──────── PROVIDED DATA ────────
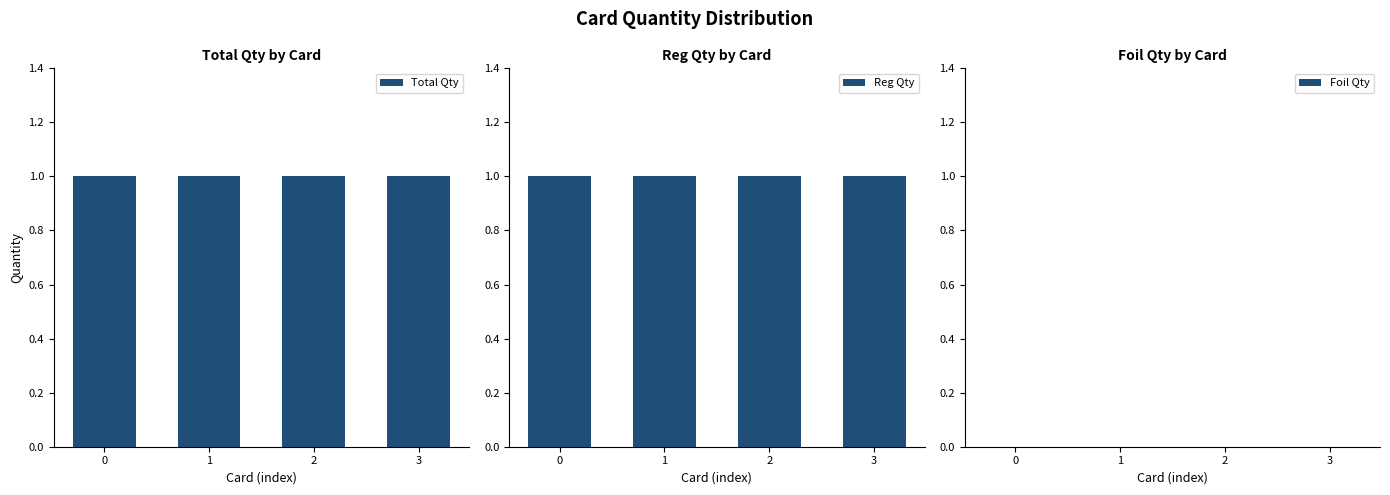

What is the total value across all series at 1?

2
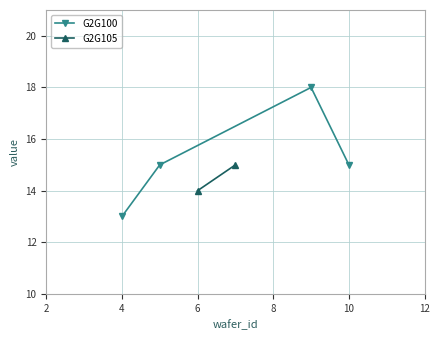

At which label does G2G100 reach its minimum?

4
────────
**WHAT IS EXPECTED**
Report every line of the material above that contains the word "series", copying each one in full.

**WRITTEN RESPONSE**
What is the total value across all series at 1?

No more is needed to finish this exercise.